# start of Supplied text

Dec 16, 2008 7:19 pm

I think wirehouse and banks want reps to be "asset gathers"...thats it. It creates recuring revenue and reduces compliance risk. firms want high level sales reps focused on raising money not managing it.

the days of a rep building a stock & bond portfolio for a client and charging commissions is much harder these days because of compliance. 
Dec 16, 2008 8:19 pm

.

Dec 17, 2008 4:25 am

I will be trashed for this, but i dont see why you have to sacrifice so much “client relationship” time in order to run portfolios. If you have a platform that allows you to run client portfolios with discretion, and the technology to do a block trade for all clients within say , group A, and you run 4-5 models, it doesnt take a whole lot of time unless you are day trading, which is not what i am talking about.
I run portfolios this way. I set them up, review them once a week, maybe look at them if there are specific events that occur that call for more closely monitoring a sector or whatever, and spend the rest of my time asking clients about there estate plan.

I dont buy crazy sh*t, I pay attention to sector exposure, occosionally write some calls against positions.
I run a portfolio of individual stocks, and a portfolio of ETF;s which is mostly about sector rotation, but will ocasionally use an index fund, or other “idea etf’s”, i.e. REITS, commodities, currencies, etc.

# end of Supplied text

What is asked: Can you continue the discussion above about reps running client portfolios, picking up right after its last sentence?

# start of Data section

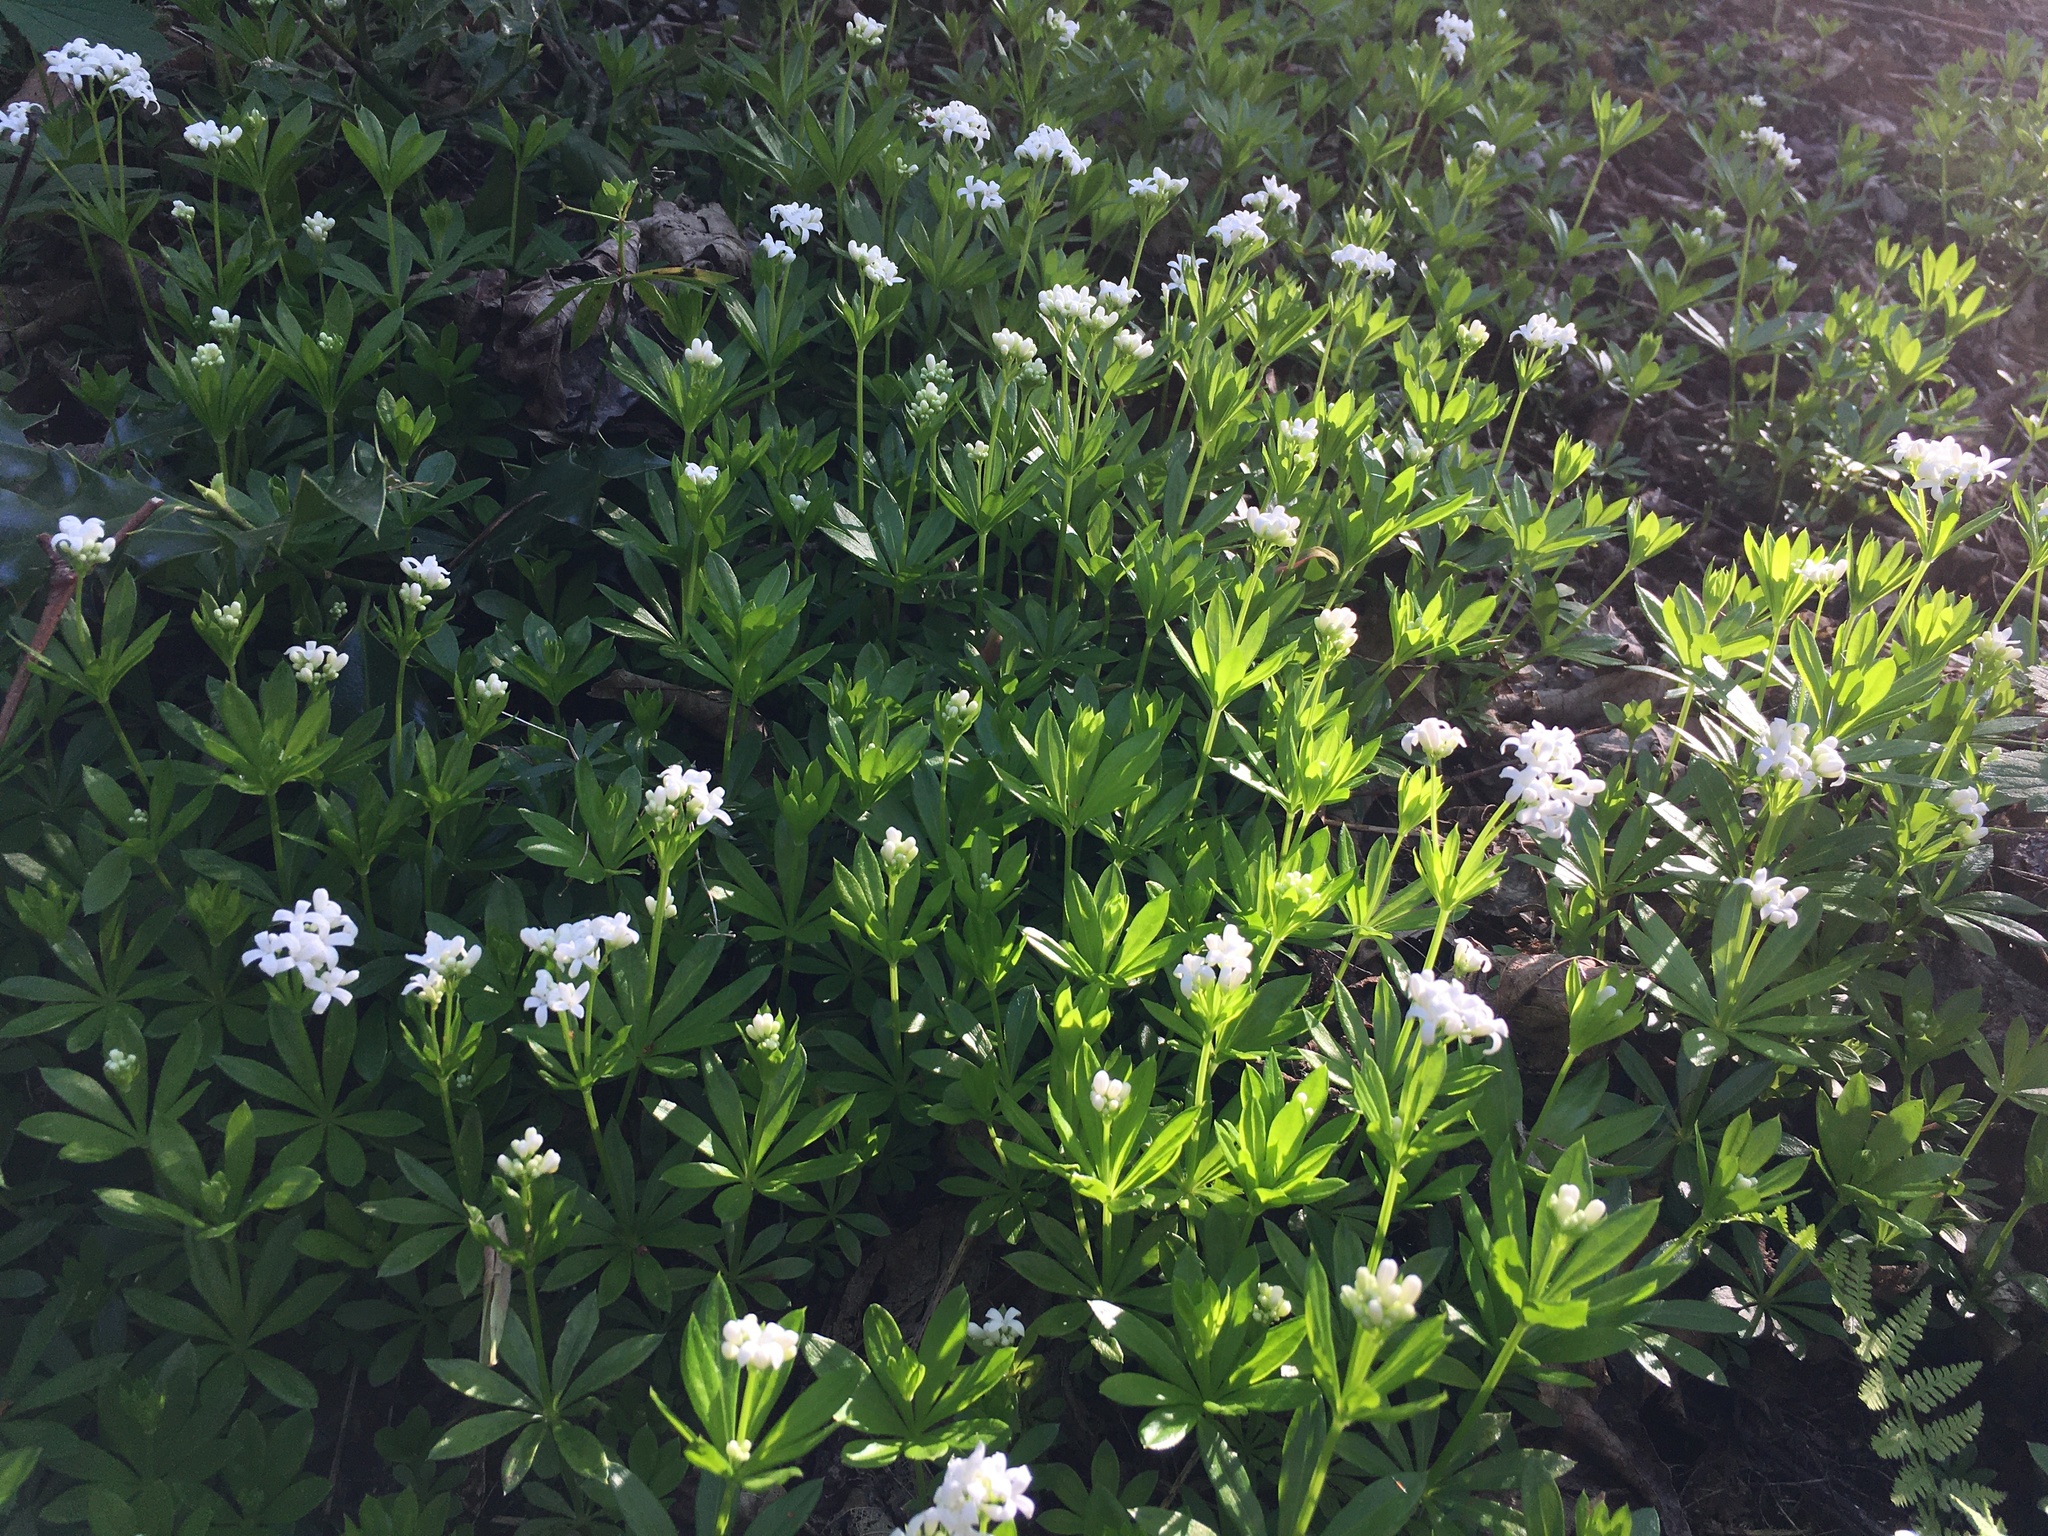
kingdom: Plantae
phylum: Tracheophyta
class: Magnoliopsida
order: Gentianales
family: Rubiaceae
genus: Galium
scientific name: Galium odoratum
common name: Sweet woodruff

# end of Data section

Output below:
Yes, it equires me to be on top of whats going on in the market. But thats what i enjoy and what brought me into the buseinss.
I do my share of planning, and i am committed to it, am a CFP, and still get to do what i really enjoy.
I have beaten the money managers that i’ve used (but am moving away from more and more every week) every year, over the last 5 years (which is how long i have been doing it.
I didnt beat them because i am smarter then Marty Sosnoff, or the folks over at Lord Abbett. I beat them because i have the ability to be flexibile. I can go to cash, and do other things that the managers cant do.
So if you have the right platforms, and the right technology, you can still run money yourself and still have deep relationships leading to sticky clients and ancillary business that a planning practice produces.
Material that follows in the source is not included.